In this episode of Technical Debt: Design, Risk and Beyond, Maxim Silaev speaks with Erioluwa Asiru, CTO at CircleFunds, about what technical debt really looks like inside a fast-growing fintech operating in an emerging market.
CircleFunds is digitising traditional thrift savings in Nigeria: a problem that turns out to be far more complex than “building an app.” Erioluwa shares how early architectural decisions were shaped by human behavior, cultural practices, and the reality that some processes are initially "technically impossible" to digitise without breaking trust.
The conversation explores how technical debt rarely appears in one place. Instead, it emerges as a blend of architectural shortcuts, shifting product logic, regulatory pressure, and team dynamics in an environment that changes faster than most systems can adapt. Erioluwa explains the early warning signs, such as constant firefighting, repeated fixes, and system instability, that signal debt accumulation long before failure is visible from the outside.
We also dive into leadership tradeoffs: how to balance speed with system health, how to ask engineers for compromises without losing trust, and why many long-term technical problems are rooted in product and leadership decisions rather than code.
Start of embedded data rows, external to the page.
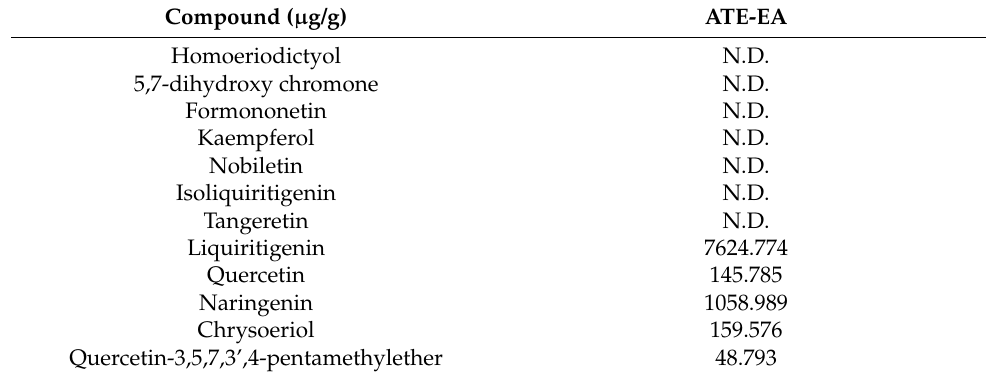
Table 2. Detection and quantification of the flavonoid compounds from ATE-EA by HPLC.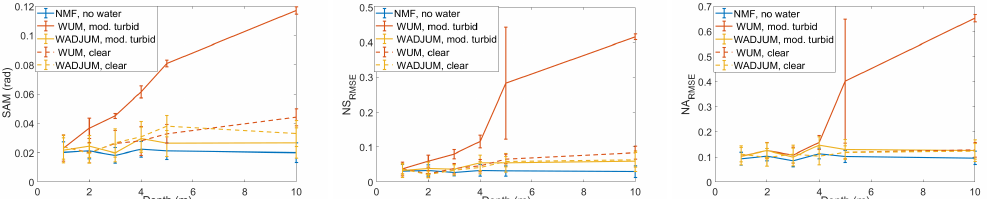
Figure 3. Spectral angle mapper, mean normalized RMSE errors on estimated spectra and estimated abundances using unmixing methods for various cases: when no water column is present ( NMF , no water), when the water column is present but the adjacency effects induced by the seabed and the water column are ignored ( WUM ), and when the water column and the adjacency effects are accounted for ( WADJUM ), for clear and moderately turbid water conditions. K 1 , K 2 and δ are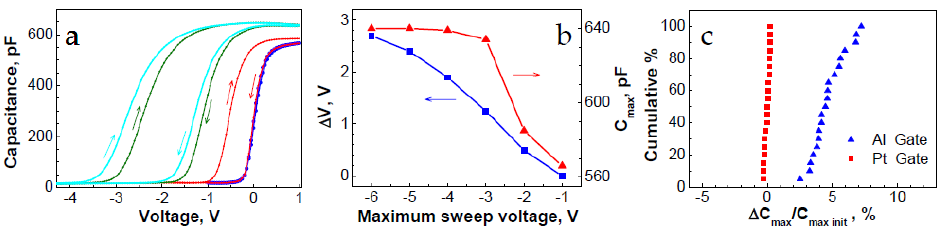
Figure 6. ( a ) Capacitance – voltage characteristics of Al/GO/n-Si MIS structures measured from accumulation at +1 V to depletion at negative bias up to − 1 V (blue), − 2 V (red), − 5 V (green) and − 6 V (cyan)Arrows show direction of the voltage sweep; ( b ) C – V curve shift along the voltage axis during sweep from accumulation to depletion (blue), and maximum capacitance (red) after sweep at various negative voltages as a function of maximum negative sweep voltage; ( c ) cumulative plot of the change of accumulation capacitance measured on MIS structures with Al and Pt gates.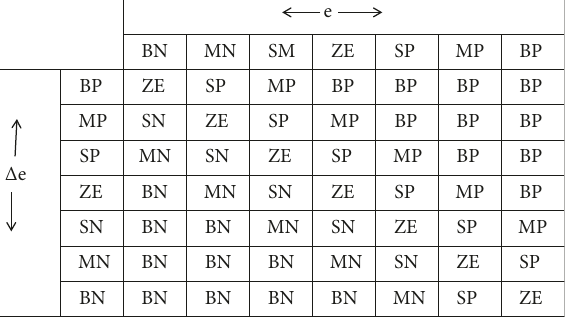
Figure 15: Membership function of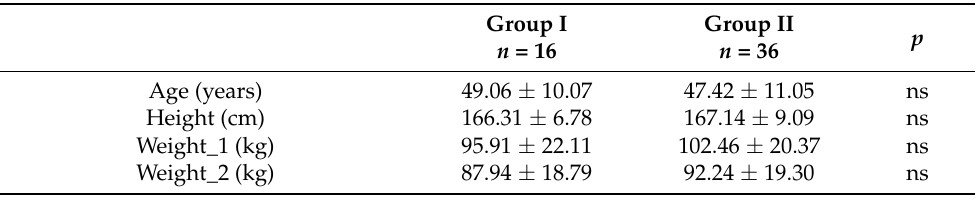
Table 3. Average values of anthropometric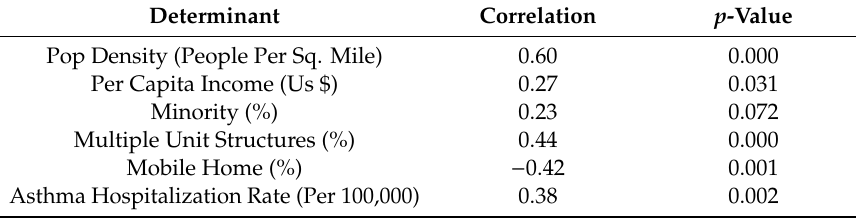
Table 5. Correlations between COVID-19 deaths (%) and social and health determinants in Colorado. Determinant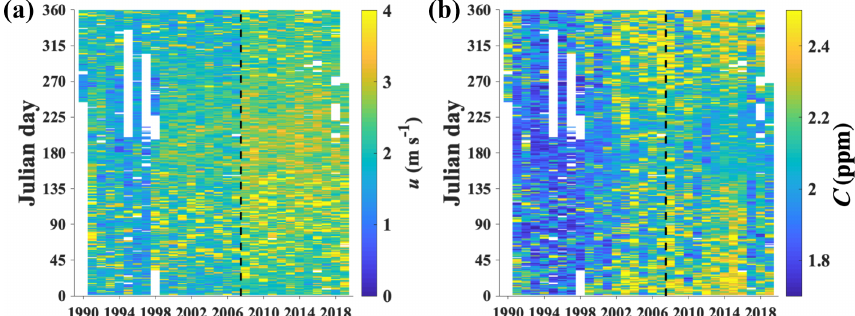
Figure 3. (a) Daily mean wind speed, u , and (b) concentration, C . Data key is shown in the figure. The WCS upgrade on January 2008 is shown by a dashed black line. Figure S7 shows the raw dataset.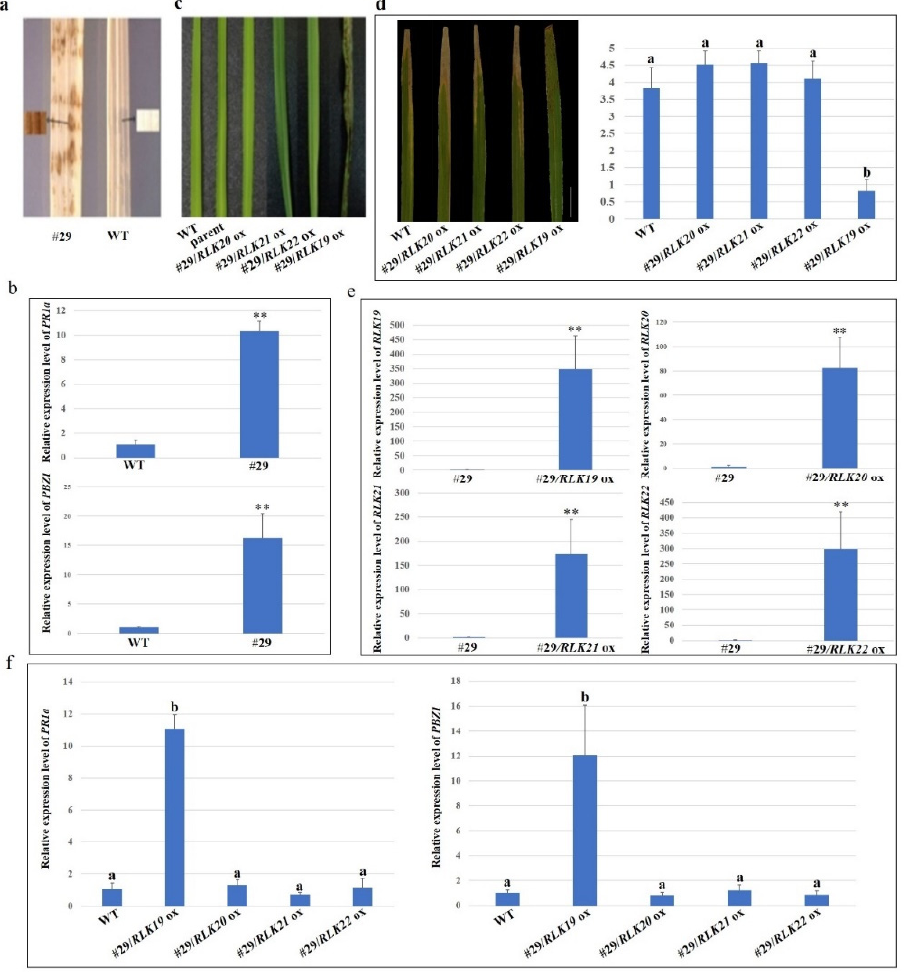
Figure 3. RLK20 , 21, and 22 can rescue the lesion mimic symptoms of the #29 mutant plant. ( a ) DAB staining of the #29 mutant and wild-type leaves. ( b ) The relative expression levels of PR1a and PBZ1 in WT (wild-type plants) and the #29 mutant plants. Data indicates the average ± standard error (SE) ( n > 6). **, p < 0.01 ( c ) The leaves of the WT (wild-type) plant, parent (plants with two Ds do not have alternative transposition on chromosome), #29/ RLK19 ox, #29/ RLK20 ox, #29/ RLK21 ox and #29/ RLK22 ox plants. #29/ RLK19 ox, #29/ RLK20 ox, #29/ RLK21 ox and #29/ RLK22 ox indicate over-expression of RLK19 , 20 , 21, and 22 in the #29 mutant. ( d ) Lesion length on leaves after inoculation with PXO86. Data indicates average ± standard error (SE) ( n =10). The letters a and b denote significant differences. p < 0.01. ( e ) The relative expression levels of RLK19 , 20 , 21, and 22 in #29/RLK19 ox, #29/RLK20 ox, #29/RLK21 ox, and #29/RLK22 ox plants, respectively. Data indicates average ± standard error (SE) ( n > 6). **, p < 0.01 ( f ) Relative expression levels of PR1a and PBZ1 in WT, #29/RLK19 , #29/RLK20 , #29/RLK21, and #29/RLK22 OX plants. Data indicates the average ± standard error (SE) ( n > 6). The letters a and b denote significant differences. p <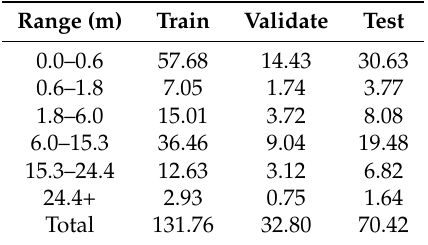
Table 1. Amount of pixels (millions) in each dataset, presented in specified height ranges of interest. The training and validation datasets were used in Y-NET’s training process, while the testing dataset was used for our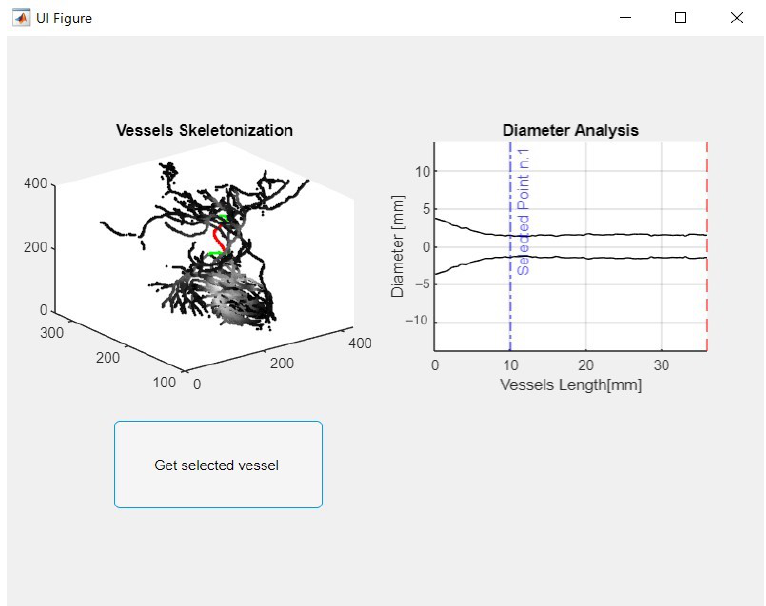
Figure 9. Main window of the system; on the ( left ), 3D plot of the skeletonized vessel tree; on the ( right ), plot of the vessel(s) diameter as a function of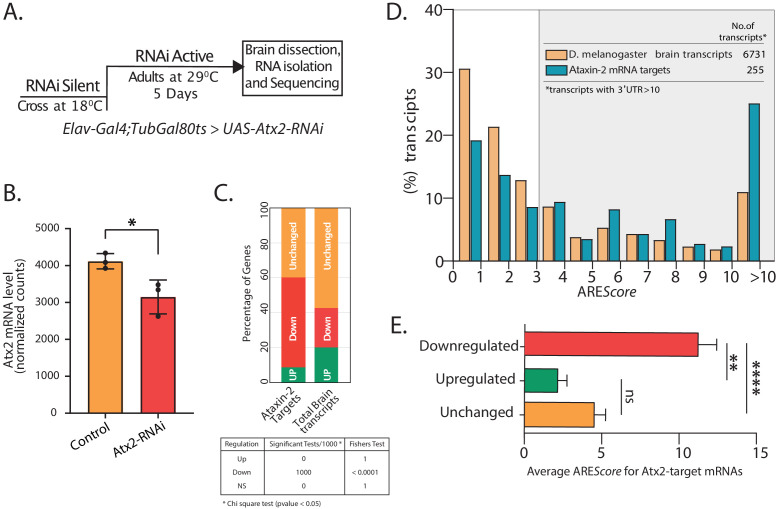
Atx2–ARE interactions modulate mRNA stability.(A) Schematic of strategy to induce RNAi expression specifically in adult fly brain. Total RNA extracted from brain post 5 days at 29°C was sequenced using Illumina 2500 and differential expression analyzed using DESeq2. (B) Normalized mRNA read counts showing Atx2 mRNA levels to be significantly reduced following RNAi expression compared to Gal4 control with a p-value of <0.0298 using Student’s t-test. (C) Effect on Atx2-target mRNAs following Atx2 knockdown: the majority are reduced in level, indicating a role for Atx2 is target stabilization. Bootstraping was performed 1000 times with replacement. Statistics was performed using chi-square test with cutoff (p-value <0.05). Fisher’s test was used to combine the p-values. (D) AREScore analysis showing AU-rich elements (AREs) to be enriched in Atx2-target mRNAs compared to the brain transcriptome. (E) Among Atx2-target mRNAs, higher ARE scores are seen in mRNAs whose levels are reduced following Atx2 knockdown.
Figure 3—source data 1.Data related to Figure 3C.Fold changes in Atx2-target mRNAs upon Atx2 RNAi.

Figure 3—source data 2.Data related to Figure 3E.Correlation of AREScore and target mRNA levels.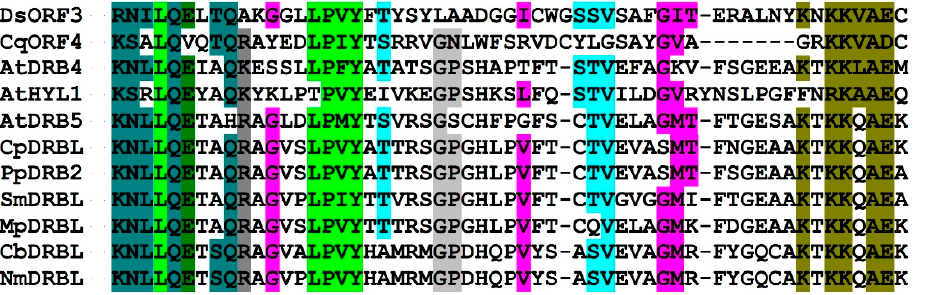
Figure 4. Multiple sequence alignment of the dsRNA-binding active centers of proteins HYL1, DRB4 and DRB5 from A. thaliana with vDRB proteins of D. scoparium (DsORF3) and C. quitensis (CqORF4) as well as DRB-like proteins of moss Ceratodon purpureus (CpDRBL—accession KAG0625911), moss Physcomi- trium patens (PpDRB2-XP_024393530), lycophyte Selaginella moellendorffii (SmDRBL-EFJ14280), liverwort Marchantia polymorpha (MpDRBL-PTQ26790), charophyte algae Chara braunii (CbDRBL-GGXX01036972), charophyte algae Nitella mirabilis (NmDRBL-JV799478), charophyte algae Spirogyra pratensis (SpDRBL- GFWN01008525). Motifs characteristic of domains of DSRM_AtDRB-like family are shown in color.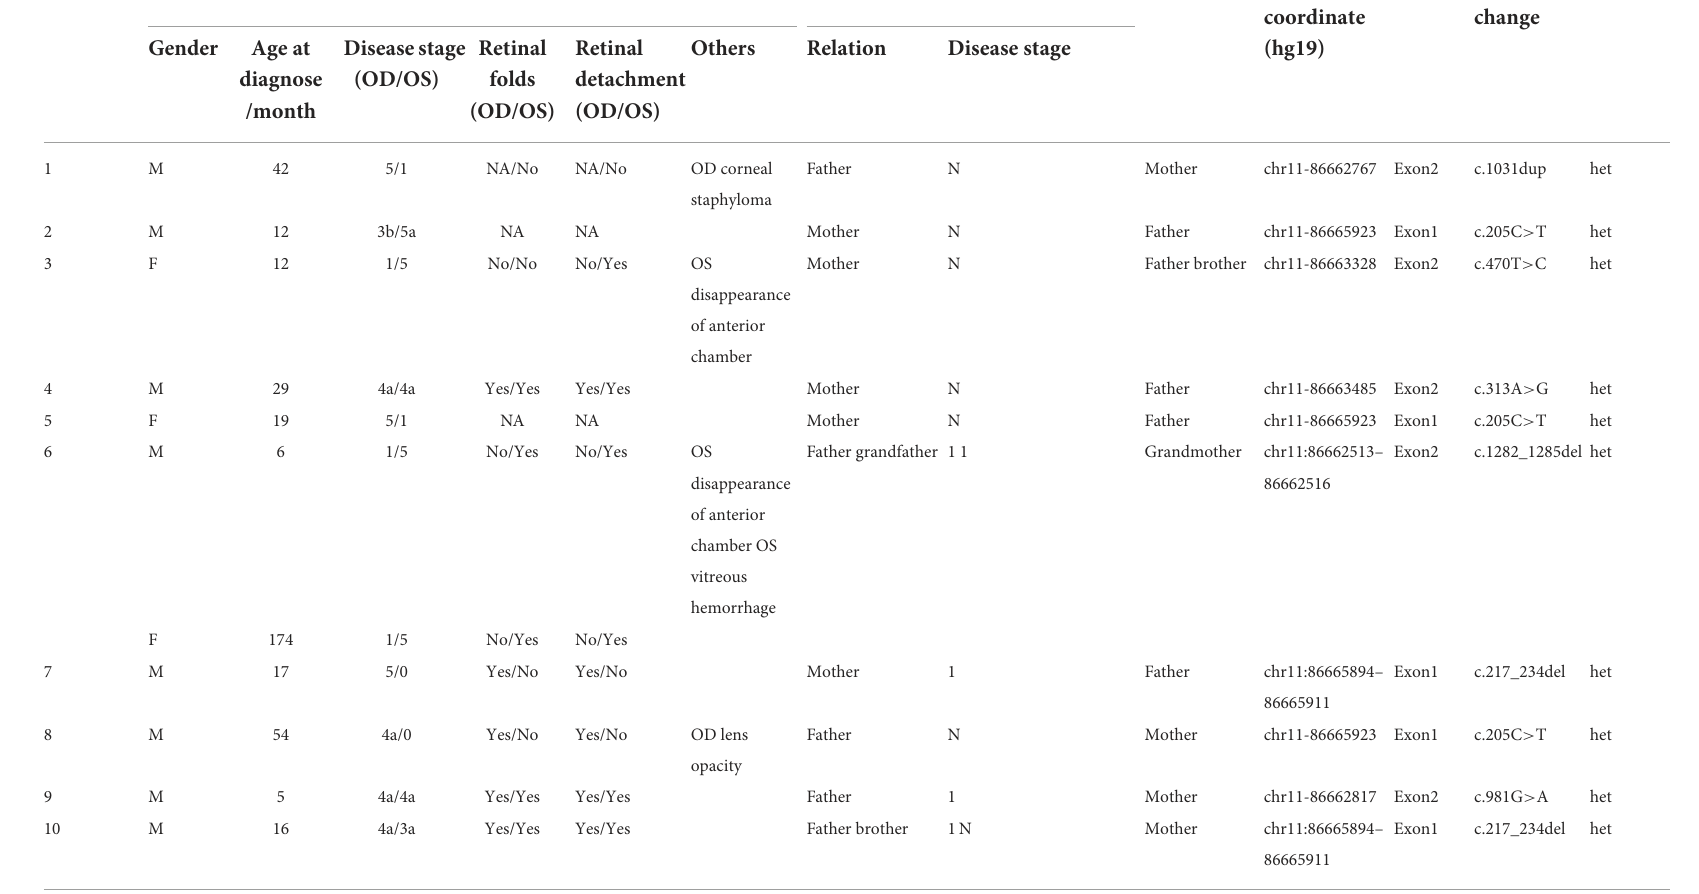
TABLE 1 Clinical details and genetic test results of 34 subjects from 10 FEVR families. Family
Erioluwa shares her perspective on intentional debt, architectural simplicity, documentation as a first-class artifact, and why infrastructure debt is the one category she would never knowingly accept.
The episode closes with a practical discussion on AI in fintech engineering: where it accelerates delivery, where it becomes dangerous, and why critical financial systems still demand human judgment, strong standards, and rigorous testing.
This conversation is a grounded look at technical debt as a leadership and risk problem, shaped by pressure, ambiguity, and real-world constraints.